In the second Providence volume, Black has to work really hard to dismiss his experiences as he literally blunders through the various stories written by Lovecraft. Now I had to pick up a French copy of the second book because the library lost the English one, so I wondered why they changed some names like Pitman instead of Pickman. But apparently it is the same in the English version, because as I discovered, we will meet the actual H.P. Lovecraft. Now the question becomes are HPL's stories based in reality, rather than are we in a fictional HPL world. Because it was in French it made me read it a little slower, which made me appreciate it more.
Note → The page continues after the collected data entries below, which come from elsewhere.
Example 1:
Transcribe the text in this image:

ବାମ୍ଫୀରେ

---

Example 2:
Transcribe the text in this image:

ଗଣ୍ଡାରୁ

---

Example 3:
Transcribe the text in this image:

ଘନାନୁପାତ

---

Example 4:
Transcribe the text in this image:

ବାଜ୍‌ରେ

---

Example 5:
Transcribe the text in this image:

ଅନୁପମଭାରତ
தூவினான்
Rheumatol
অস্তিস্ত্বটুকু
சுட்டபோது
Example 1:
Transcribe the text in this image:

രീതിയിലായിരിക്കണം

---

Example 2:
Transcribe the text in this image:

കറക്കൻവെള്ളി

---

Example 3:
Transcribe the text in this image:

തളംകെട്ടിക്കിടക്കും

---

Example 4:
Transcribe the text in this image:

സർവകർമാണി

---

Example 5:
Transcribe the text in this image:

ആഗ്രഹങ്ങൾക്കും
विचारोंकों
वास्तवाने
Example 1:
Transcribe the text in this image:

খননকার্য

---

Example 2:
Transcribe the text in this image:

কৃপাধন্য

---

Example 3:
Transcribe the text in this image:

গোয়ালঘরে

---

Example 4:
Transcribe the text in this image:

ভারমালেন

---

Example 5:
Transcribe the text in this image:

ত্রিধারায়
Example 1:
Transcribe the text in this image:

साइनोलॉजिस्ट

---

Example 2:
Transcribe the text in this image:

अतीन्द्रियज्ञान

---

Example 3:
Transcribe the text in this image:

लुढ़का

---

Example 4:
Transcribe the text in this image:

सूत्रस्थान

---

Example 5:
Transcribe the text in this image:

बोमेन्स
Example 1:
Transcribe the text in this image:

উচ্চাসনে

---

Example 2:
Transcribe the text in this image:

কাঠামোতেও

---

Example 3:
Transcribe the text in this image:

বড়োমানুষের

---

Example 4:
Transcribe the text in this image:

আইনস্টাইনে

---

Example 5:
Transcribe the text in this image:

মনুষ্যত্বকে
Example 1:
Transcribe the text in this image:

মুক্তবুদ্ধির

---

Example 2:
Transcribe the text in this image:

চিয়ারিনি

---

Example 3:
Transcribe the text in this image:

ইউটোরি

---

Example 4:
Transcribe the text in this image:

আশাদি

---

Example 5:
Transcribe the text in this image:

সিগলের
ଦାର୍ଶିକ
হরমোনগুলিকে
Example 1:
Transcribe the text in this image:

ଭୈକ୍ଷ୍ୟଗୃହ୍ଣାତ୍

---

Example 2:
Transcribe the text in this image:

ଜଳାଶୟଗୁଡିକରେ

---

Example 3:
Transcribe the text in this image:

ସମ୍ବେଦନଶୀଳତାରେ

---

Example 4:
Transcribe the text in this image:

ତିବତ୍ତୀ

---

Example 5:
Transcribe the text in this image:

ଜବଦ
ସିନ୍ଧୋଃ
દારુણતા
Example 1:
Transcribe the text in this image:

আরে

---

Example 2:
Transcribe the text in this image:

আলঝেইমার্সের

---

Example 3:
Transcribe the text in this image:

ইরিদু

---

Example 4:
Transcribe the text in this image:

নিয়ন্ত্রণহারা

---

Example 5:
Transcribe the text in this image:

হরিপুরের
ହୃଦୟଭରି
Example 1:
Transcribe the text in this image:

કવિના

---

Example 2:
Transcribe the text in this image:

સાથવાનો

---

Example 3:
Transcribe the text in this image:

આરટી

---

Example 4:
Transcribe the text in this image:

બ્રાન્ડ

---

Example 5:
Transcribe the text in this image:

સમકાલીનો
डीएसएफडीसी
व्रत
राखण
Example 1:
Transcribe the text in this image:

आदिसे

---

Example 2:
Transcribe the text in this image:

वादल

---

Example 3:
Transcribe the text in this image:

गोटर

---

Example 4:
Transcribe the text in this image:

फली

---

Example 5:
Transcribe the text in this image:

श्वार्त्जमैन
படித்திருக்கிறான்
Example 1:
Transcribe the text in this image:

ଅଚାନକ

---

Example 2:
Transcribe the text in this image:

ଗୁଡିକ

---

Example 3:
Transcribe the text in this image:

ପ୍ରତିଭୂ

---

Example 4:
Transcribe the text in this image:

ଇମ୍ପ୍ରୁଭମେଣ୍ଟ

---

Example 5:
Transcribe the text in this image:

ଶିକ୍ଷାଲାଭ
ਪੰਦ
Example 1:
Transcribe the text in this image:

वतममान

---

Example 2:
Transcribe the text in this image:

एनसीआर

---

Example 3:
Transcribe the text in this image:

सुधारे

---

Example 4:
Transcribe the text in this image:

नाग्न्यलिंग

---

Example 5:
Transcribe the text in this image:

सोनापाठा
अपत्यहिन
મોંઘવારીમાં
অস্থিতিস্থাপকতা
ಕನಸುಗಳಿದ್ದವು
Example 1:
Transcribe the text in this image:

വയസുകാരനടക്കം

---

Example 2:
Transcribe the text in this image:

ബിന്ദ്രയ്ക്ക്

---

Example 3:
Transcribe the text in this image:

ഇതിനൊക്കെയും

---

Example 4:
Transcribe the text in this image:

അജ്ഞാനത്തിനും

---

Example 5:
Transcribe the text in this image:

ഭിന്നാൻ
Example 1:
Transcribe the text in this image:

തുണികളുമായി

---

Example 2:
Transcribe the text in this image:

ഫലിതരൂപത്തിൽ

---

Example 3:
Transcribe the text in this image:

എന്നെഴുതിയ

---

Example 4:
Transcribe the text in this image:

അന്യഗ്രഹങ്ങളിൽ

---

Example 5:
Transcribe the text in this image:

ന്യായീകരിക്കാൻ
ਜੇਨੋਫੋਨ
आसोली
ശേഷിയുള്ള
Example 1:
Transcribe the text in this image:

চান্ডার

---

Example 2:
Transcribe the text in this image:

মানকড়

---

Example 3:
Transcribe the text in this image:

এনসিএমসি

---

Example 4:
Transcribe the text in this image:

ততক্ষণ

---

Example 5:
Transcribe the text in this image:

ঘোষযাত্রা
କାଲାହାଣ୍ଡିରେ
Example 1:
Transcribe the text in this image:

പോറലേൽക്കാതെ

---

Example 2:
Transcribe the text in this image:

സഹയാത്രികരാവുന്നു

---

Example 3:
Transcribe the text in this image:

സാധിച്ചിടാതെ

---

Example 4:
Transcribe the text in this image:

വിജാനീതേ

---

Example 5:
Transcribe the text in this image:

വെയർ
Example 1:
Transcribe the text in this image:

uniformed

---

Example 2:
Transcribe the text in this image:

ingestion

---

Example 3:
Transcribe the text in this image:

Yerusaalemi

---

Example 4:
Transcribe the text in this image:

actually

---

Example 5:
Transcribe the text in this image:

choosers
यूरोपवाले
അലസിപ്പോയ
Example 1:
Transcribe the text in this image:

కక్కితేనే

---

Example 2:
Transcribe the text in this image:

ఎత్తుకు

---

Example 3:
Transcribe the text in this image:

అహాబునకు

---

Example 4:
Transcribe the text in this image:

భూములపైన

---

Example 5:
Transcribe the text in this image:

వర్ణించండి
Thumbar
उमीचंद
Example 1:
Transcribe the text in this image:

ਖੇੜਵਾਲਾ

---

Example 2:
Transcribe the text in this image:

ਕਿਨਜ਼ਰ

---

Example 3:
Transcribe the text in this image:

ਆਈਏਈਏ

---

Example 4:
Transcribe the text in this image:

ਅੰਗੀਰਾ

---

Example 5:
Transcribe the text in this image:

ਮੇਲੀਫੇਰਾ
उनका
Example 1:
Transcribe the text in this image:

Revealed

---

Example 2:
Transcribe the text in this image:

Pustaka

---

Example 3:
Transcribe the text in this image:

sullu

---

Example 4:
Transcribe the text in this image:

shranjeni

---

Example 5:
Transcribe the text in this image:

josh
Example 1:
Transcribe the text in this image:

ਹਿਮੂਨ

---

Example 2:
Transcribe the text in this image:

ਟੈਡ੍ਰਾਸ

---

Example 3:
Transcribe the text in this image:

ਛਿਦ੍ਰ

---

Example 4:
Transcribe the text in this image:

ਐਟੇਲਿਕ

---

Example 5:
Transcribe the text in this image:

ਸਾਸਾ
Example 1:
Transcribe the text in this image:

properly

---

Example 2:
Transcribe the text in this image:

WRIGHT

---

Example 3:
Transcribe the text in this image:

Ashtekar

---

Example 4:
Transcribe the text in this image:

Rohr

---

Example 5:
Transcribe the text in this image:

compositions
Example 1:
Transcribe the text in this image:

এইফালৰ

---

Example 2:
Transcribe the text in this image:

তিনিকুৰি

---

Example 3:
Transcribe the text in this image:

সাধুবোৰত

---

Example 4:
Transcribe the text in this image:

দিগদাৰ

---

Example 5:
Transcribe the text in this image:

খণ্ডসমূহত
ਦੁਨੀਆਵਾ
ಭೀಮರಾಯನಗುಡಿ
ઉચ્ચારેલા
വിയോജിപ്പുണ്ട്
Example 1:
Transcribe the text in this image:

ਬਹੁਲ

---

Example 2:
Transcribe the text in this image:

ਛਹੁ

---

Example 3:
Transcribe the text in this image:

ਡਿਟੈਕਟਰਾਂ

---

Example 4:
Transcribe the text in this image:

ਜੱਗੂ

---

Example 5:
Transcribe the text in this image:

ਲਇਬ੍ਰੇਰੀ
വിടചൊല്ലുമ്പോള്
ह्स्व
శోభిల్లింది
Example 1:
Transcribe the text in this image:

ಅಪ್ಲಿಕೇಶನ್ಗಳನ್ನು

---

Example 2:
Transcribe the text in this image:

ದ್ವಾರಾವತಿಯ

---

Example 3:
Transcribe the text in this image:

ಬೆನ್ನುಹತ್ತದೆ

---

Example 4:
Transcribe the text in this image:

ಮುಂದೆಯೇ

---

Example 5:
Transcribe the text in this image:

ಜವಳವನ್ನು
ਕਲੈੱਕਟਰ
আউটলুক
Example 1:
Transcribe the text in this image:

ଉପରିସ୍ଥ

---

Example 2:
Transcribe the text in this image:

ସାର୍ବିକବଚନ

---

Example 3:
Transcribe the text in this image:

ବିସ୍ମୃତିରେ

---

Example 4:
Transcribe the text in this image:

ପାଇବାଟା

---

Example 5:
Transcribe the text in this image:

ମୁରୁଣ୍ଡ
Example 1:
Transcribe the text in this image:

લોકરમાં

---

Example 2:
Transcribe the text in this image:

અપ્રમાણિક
We run into Lord Dunsany too, I'm lacking in that area, will have to read some of his work some day, as Providence moves from the more monstrous of HPL's creation to his Dreamlands.

It's really well done, how its woven all the HPL stories together, along with actual history. Black arrives in Boston during a police strike and is told about a molasses factory that exploded and literally drowned people in sticky gunk. I had to Google that but sure enough, it was a thing (and you think a water flood is bad...true 2 million gallons of brown gooey liquid). And of course the queer scene, where those of that inclination would wear a green tie to recognize each other.

After each illustrated section there is a pure text summary from the POV of Black writing in his notebook and you can see how he struggles to explain his experiences, from hallucinations, mesmerisms and nightmares...but he's struggling, not even able to write some of it down, getting harder to convince himself it was just a figment of his imagination.

Well...don't all of HPL's characters go mad in the end? Black is well on his way. Can't blame him, when you body swap with a young girl and then get raped, or you watch a giant rat with a human head suckle at an old woman's breast...how can you not start to question?

I should mention the artwork, its beautiful and extremely detailed, perhaps too much so during certain disturbing scenes. Was staring at the picture of Carver's library, all those books, the Persian carpet, little knicknacks on the shelves, and yes, the cat, love how it leads the pair into Dreamland, I better be careful when I follow my black cat down a set of stairs from now on...



The third album wraps up where The Courtyard and The Neonomicon start. We learn that Black was doing a lot more than just blundering blindly through various Lovecraft tales. And pretty much nobody lives happily ever after. There's so much to dig into in these books, references to Lovecraft, references to people and events of the real world. I'd love to dig into more of it in this review but I think I'm already giving away too much, I'll let you discover on your own how everything unravels.